Re: ArrZarr - Accurate Ads
“Half the money I spend on advertising is wasted; the trouble is I don't know which half.” John Wanamaker (1838-1922)
You are entirely correct that advertising has been around forever.
Put a magazine ad out, you choose the magazine for its demographic - you'll do better getting an ad for an upcoming racing game into Nintendo Power than into Playboy. However a lot of the readers wouldn't be interested in the genre, wasting a proportion of your marketing spend by putting an ad in front of somebody who doesn't care.
What PPC and Display do, and what Google wants this data for, is to try and figure out who is interested specifically in racing games. Not only that, but you can see how many clicked an ad and how many converted to get the most out of the advertising budget.
Disclaimer: a lot of the following paragraph is Google's goal and is currently far from perfected
This is why you can always trust Google in the way you would trust an enemy - they will soldier on to the goal of knowing everything about everybody. If they know you, they know what you mean when you search for something. Their SEO results are the driving force here, if those were bad then nobody would use their search engine. Because their SEO results are good, they get a lot of eyeballs on SERPs and can combine your search with what they know about you to present ads that are relevant. With the tracking on sites, the advertiser/retailer can see what is working and what isn't working to a degree that would be unthinkable 15-20 years ago.
As has been pointed out, I am indeed one of these marketing bottom-feeders. Take that as you will, but even when working on the accounts, I didn't care who you were. If people searching for a keyword were converting, then we paid more for that keyword. If a demographic were converting well, then we would bid more for that demographic. Trying to figure anything out about an individual was (a) impossible and (b) so far from worthwhile as to be laughable.

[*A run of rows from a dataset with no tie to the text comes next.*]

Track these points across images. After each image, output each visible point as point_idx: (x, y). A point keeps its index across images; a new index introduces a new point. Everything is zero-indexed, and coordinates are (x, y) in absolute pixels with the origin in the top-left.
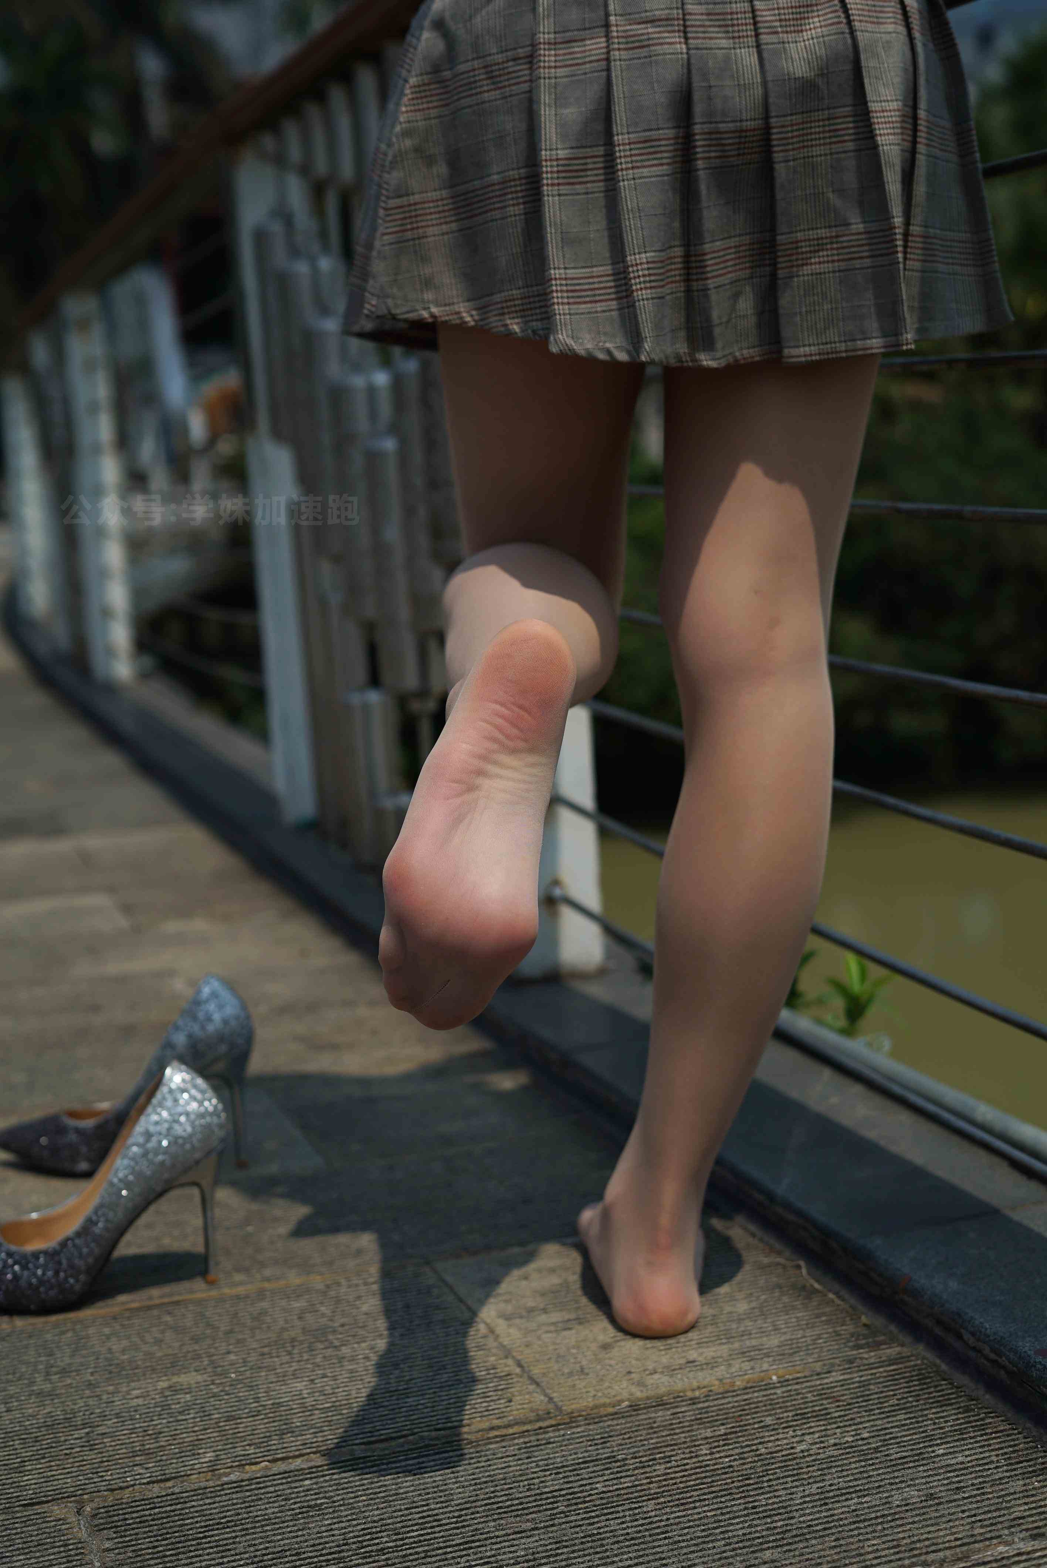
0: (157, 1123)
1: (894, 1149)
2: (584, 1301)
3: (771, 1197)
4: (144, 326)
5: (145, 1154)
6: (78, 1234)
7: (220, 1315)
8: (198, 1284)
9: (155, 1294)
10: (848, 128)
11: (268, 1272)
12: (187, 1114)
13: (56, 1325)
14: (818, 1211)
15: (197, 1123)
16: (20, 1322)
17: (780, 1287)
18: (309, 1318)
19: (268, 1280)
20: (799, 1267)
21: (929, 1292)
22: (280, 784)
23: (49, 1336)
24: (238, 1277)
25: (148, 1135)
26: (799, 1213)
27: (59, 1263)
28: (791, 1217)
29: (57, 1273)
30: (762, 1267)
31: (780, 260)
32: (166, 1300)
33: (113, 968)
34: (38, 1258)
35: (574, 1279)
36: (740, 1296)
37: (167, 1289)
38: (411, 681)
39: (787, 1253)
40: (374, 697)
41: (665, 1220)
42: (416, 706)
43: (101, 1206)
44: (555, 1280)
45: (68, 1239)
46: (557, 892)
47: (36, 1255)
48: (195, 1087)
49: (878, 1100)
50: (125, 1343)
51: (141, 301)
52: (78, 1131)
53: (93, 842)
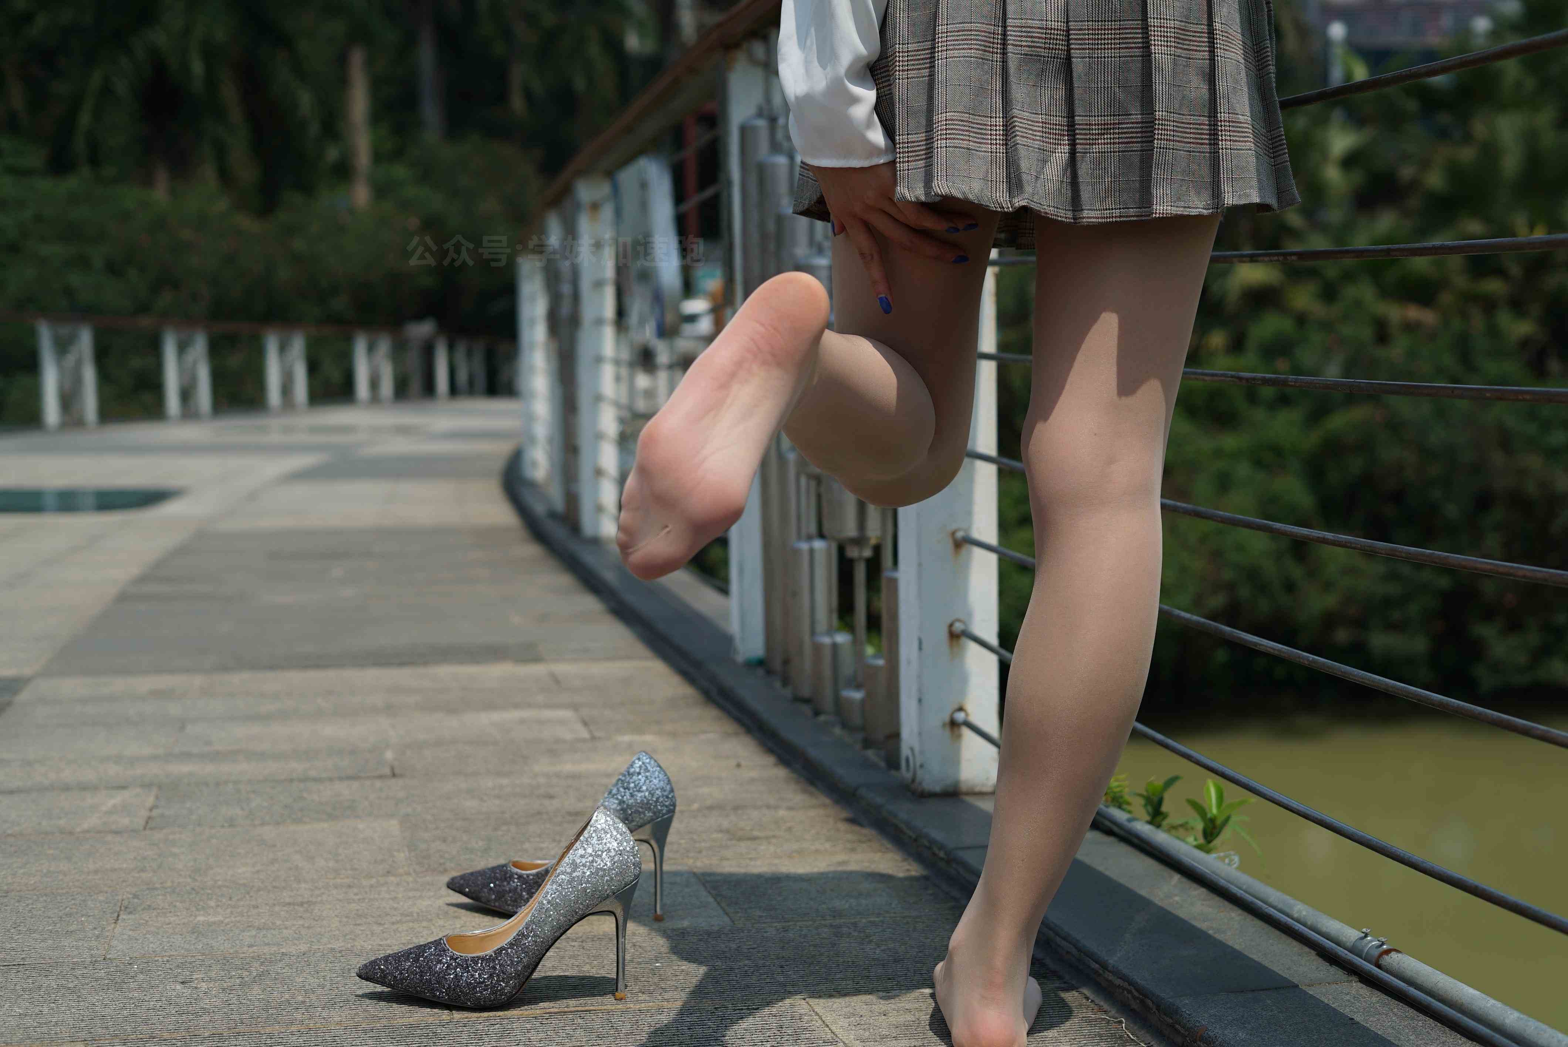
0: (582, 856)
1: (1219, 937)
2: (931, 1033)
3: (1104, 966)
4: (644, 206)
5: (570, 882)
6: (511, 945)
7: (624, 1022)
8: (609, 999)
9: (572, 1003)
10: (1137, 38)
11: (667, 996)
12: (609, 850)
13: (488, 1019)
14: (1142, 977)
15: (616, 859)
16: (457, 1015)
17: (1100, 1036)
18: (698, 1030)
19: (668, 1001)
20: (1121, 1022)
21: (1220, 1040)
22: (734, 627)
23: (480, 1027)
24: (642, 997)
25: (575, 866)
26: (1124, 978)
27: (494, 968)
28: (1118, 982)
29: (491, 976)
30: (1089, 1021)
31: (1077, 136)
32: (580, 1009)
33: (568, 767)
34: (476, 963)
35: (925, 1018)
36: (1063, 1039)
37: (582, 1001)
38: (850, 530)
39: (1113, 1012)
40: (819, 545)
41: (999, 962)
42: (852, 552)
43: (532, 922)
44: (909, 1017)
45: (502, 949)
46: (960, 716)
47: (475, 960)
48: (616, 829)
49: (1217, 900)
50: (542, 1035)
51: (644, 186)
52: (520, 877)
53: (562, 668)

My final point on the subject is that a lot of the common complaints about ads are not Google's fault, they are the advertiser's. It's the advertiser who decides that remarketing fridges to people who have already bought a fridge might want to see more fridges in ads. There are also limitations in what you can see, Go to Curry's site looking for a Fridge but then convert from Argos, then Currys will probably remarket fridges to you because they haven't seen that you've converted already.